START Source material

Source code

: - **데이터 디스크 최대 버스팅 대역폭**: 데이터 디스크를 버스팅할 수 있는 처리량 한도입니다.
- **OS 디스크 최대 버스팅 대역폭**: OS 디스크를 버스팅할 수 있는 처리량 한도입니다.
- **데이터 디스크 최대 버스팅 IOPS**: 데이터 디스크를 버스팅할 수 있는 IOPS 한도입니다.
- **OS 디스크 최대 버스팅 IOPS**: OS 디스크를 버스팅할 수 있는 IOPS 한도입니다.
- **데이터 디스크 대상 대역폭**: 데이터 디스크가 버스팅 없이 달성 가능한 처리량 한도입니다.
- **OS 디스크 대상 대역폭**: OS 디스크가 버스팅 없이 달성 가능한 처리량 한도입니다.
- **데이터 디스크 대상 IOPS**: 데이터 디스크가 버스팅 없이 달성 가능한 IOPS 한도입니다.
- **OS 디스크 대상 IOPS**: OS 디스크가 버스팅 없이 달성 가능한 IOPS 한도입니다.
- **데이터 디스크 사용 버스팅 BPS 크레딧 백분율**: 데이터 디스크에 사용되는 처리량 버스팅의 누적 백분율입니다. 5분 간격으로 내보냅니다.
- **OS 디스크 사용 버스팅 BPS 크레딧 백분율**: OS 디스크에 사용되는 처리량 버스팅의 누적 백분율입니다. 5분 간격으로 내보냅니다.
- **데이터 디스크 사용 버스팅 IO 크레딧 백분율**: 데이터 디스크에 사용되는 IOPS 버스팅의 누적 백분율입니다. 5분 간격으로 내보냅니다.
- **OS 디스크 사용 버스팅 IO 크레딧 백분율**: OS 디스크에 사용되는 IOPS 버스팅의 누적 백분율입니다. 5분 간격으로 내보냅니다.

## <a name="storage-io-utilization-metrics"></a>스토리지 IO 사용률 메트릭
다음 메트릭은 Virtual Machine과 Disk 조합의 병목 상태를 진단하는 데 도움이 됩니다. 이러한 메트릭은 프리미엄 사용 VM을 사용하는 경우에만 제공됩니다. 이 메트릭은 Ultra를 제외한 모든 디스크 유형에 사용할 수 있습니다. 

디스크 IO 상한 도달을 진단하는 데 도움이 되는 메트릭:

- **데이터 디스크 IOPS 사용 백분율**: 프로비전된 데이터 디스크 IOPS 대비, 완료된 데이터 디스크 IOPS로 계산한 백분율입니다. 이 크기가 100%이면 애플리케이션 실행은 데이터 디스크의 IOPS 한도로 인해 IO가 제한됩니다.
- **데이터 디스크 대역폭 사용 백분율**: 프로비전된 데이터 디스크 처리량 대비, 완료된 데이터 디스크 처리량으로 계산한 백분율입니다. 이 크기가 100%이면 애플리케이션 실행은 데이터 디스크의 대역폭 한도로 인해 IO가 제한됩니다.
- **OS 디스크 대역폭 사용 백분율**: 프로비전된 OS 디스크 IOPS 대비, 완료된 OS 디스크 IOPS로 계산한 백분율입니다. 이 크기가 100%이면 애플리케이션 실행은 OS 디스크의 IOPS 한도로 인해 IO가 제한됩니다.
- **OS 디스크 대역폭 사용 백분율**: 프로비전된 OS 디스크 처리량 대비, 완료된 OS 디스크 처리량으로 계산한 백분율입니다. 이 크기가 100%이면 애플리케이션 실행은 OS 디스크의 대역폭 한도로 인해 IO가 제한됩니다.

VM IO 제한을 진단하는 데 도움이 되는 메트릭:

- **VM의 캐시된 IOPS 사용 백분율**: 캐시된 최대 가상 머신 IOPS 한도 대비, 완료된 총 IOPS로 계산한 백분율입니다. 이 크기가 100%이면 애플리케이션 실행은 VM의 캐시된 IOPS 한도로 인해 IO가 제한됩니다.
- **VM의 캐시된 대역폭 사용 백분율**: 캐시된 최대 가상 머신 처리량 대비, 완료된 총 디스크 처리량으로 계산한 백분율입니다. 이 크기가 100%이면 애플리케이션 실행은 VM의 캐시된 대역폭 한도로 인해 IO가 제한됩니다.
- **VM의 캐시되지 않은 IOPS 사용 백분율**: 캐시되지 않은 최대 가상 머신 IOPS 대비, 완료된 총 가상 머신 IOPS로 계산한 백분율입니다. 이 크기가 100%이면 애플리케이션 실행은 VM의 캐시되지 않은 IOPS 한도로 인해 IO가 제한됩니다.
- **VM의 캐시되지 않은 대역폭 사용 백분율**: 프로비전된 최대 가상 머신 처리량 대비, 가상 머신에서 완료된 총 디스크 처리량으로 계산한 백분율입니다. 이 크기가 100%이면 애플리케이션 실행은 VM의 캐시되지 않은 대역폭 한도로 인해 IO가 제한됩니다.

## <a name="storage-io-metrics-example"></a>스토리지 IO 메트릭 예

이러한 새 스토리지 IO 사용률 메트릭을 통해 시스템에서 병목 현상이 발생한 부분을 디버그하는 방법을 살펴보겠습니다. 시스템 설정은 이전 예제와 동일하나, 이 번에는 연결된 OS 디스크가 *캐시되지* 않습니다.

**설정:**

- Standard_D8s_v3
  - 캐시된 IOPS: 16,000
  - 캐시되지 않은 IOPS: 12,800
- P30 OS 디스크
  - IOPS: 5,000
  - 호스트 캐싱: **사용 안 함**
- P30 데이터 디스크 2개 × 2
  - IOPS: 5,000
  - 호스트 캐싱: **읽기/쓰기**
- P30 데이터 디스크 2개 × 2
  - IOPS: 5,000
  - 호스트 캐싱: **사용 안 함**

END Source material

Requirement:
The lines running from the start of the data through the one that contains "- **OS 디스크 사용 버스팅 BPS" should be reproduced exactly, and only those.

Output of the exercise:
Source code

: - **데이터 디스크 최대 버스팅 대역폭**: 데이터 디스크를 버스팅할 수 있는 처리량 한도입니다.
- **OS 디스크 최대 버스팅 대역폭**: OS 디스크를 버스팅할 수 있는 처리량 한도입니다.
- **데이터 디스크 최대 버스팅 IOPS**: 데이터 디스크를 버스팅할 수 있는 IOPS 한도입니다.
- **OS 디스크 최대 버스팅 IOPS**: OS 디스크를 버스팅할 수 있는 IOPS 한도입니다.
- **데이터 디스크 대상 대역폭**: 데이터 디스크가 버스팅 없이 달성 가능한 처리량 한도입니다.
- **OS 디스크 대상 대역폭**: OS 디스크가 버스팅 없이 달성 가능한 처리량 한도입니다.
- **데이터 디스크 대상 IOPS**: 데이터 디스크가 버스팅 없이 달성 가능한 IOPS 한도입니다.
- **OS 디스크 대상 IOPS**: OS 디스크가 버스팅 없이 달성 가능한 IOPS 한도입니다.
- **데이터 디스크 사용 버스팅 BPS 크레딧 백분율**: 데이터 디스크에 사용되는 처리량 버스팅의 누적 백분율입니다. 5분 간격으로 내보냅니다.
- **OS 디스크 사용 버스팅 BPS 크레딧 백분율**: OS 디스크에 사용되는 처리량 버스팅의 누적 백분율입니다. 5분 간격으로 내보냅니다.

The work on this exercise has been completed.